• [Brano proposto]:

____________________

Secondo Luigia Fioramonti, presidente della Commissione d’Albo di Roma, bisogna lavorare per «avere una buona formazione e essere presenti in tutti i servizi sanitari per tutelare la salute dei cittadini». Spiega Arnaldo Pezzola (Cda Roma): «Fondamentale la sinergia con i caregiver che ci consente di svolgere un lavoro a 360 gradi anche sull’ambiente»
Occuparsi dei soggetti con diversi gradi di disabilità attraverso una terapia centrata sulla persona e sulle sue occupazioni in grado di restituire il più ampio livello di autonomia. È questo uno dei compiti principali dei terapisti occupazionali, professione confluita nella Federazione degli Ordini TSRM PSTRP. Al Congresso nazionale di Rimini abbiamo conversato con la presidente della Commissione d’Albo di Roma, Luigia Fioramonti, e con il dottor Arnaldo Pezzola, membro della Cda di Roma, che ci hanno raccontato come sta evolvendo la professione e quali sono i suoi punti di forza.
«I terapisti occupazionali – spiega Fioramonti – hanno bisogno di una buona formazione come tutte le professioni sanitarie dell’Ordine e di essere presenti in tutti i servizi sanitari per tutelare la salute dei cittadini. Noi ci occupiamo di tutto ciò che guarda ai bisogni della persona, ai bisogni della vita quotidiana e quindi lavoriamo per permettere alla persona di poter svolgere delle attività che sono per la persona significative ma a cui ha dovuto rinunciare. Sappiamo che è molto importante dare questa possibilità a tutte le età della vita».
Tuttavia, il numero di terapisti occupazionali è ancora insufficiente a rispondere ai bisogni di salute: «Noi siamo presenti in alcuni servizi pubblici, a Roma e nel Lazio purtroppo nelle aziende sanitarie siamo ancora rarissimi. Siamo nelle RSA, nei servizi per riabilitazione delle persone con problemi comportamentali o cognitivi, ma siamo ancora troppo pochi nei servizi per l’età evolutiva in cui invece la nostra presenza è fondamentale».

____________________

• [Dati dell'esercizio]:
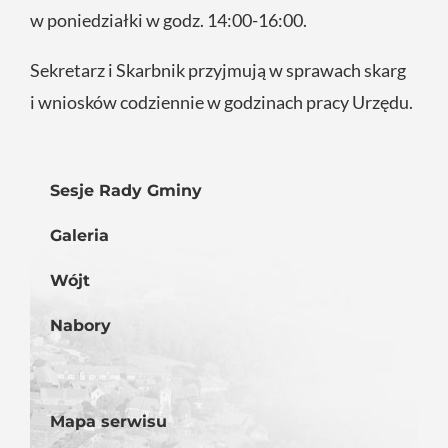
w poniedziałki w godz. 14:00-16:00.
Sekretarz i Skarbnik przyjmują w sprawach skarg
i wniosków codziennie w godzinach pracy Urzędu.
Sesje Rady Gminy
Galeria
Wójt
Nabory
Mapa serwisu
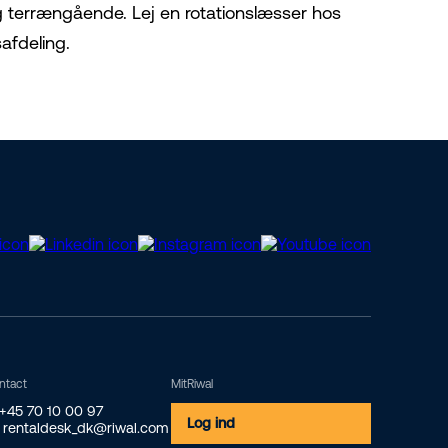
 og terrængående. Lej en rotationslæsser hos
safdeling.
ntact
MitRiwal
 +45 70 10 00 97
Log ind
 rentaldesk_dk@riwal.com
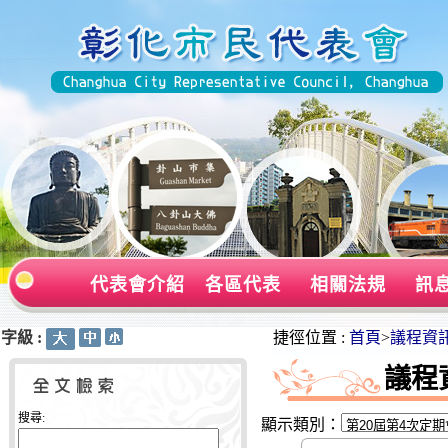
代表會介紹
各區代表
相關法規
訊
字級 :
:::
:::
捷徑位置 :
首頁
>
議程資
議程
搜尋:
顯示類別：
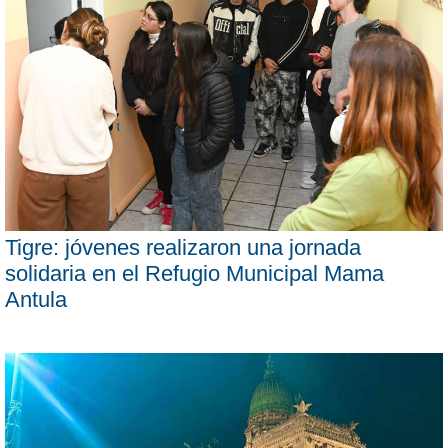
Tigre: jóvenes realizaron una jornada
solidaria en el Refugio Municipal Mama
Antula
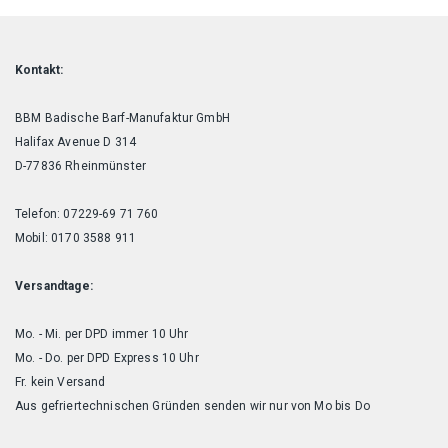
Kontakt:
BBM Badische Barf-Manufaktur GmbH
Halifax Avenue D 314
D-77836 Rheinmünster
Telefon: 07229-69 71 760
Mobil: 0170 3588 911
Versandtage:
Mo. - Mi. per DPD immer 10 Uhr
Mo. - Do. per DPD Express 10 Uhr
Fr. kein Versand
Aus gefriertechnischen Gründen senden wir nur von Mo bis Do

____________________

• [Esercizi da svolgere]:
1/ Riproduca fedelmente il passo del brano sui terapisti occupazionali che comincia con «Occuparsi dei soggetti» e termina con «punti di forza.».
2/ Risponda alle seguenti domande sul brano sui terapisti occupazionali:
(a) Chi è la presidente della Commissione d'Albo di Roma?
(b) In quale occasione si è svolta la conversazione con i due intervistati?
(c) In quali servizi, secondo Fioramonti, i terapisti occupazionali sono ancora troppo pochi?
3/ Prosegua il brano sui terapisti occupazionali a partire dal punto in cui si interrompe.

• [Soluzioni degli esercizi]:
1/
Occuparsi dei soggetti con diversi gradi di disabilità attraverso una terapia centrata sulla persona e sulle sue occupazioni in grado di restituire il più ampio livello di autonomia. È questo uno dei compiti principali dei terapisti occupazionali, professione confluita nella Federazione degli Ordini TSRM PSTRP. Al Congresso nazionale di Rimini abbiamo conversato con la presidente della Commissione d’Albo di Roma, Luigia Fioramonti, e con il dottor Arnaldo Pezzola, membro della Cda di Roma, che ci hanno raccontato come sta evolvendo la professione e quali sono i suoi punti di forza.

2/
(a) Luigia Fioramonti.
(b) Al Congresso nazionale di Rimini.
(c) Nei servizi per l'età evolutiva.

3/
Compito del terapista occupazionale è anche quello di interloquire con l’ambiente circostante e con familiari e caregiver. «Il cuore della nostra professione è l’interesse verso il paziente, verso la persona con cui andiamo a stabilire un vero e proprio contratto che è basato sul raggiungimento della partecipazione nelle attività – spiega Pezzola -. Io lavoro nel campo della disabilità intellettiva e cerco di capire sempre i veri interessi del soggetto. Questo vale in tutti gli ambiti della terapia occupazionale: età evolutiva e disabilità sia fisica che mentale».
Compito del terapista occupazionale è quello di far raggiungere la massima partecipazione al soggetto: «Quello che facciamo nei nostri reparti, che molto spesso assomigliano ad ambienti di vita domestica e includono bagni accessibili, cucine accessibili, spazi dedicati alla vestizione ma anche piccoli ambiti di lavoro, è quello di lavorare con i nostri pazienti in modo tale che loro possano raggiungere una autonomia che li possa riportare pienamente nella vita di tutti i giorni. Questo non solo è importante per alleggerire il sistema sanitario e rendere le persone più indipendenti possibile ma anche per lavorare sulla performance e sull’ottenimento della soddisfazione personale, che è una delle parti più importanti del processo di riabilitazione».
Ecco che così molto spesso «si sviluppa un rapporto di collaborazione – conclude Pezzola -. Diventiamo complici. Spesso si devono trovare delle strategie che non solo riguardano il paziente ma che coinvolgono i familiari perché la sinergia con i caregiver ci consente di svolgere un lavoro a 360 gradi non solo sul paziente, ma anche sulle famiglie e sull’ambiente che li circonda».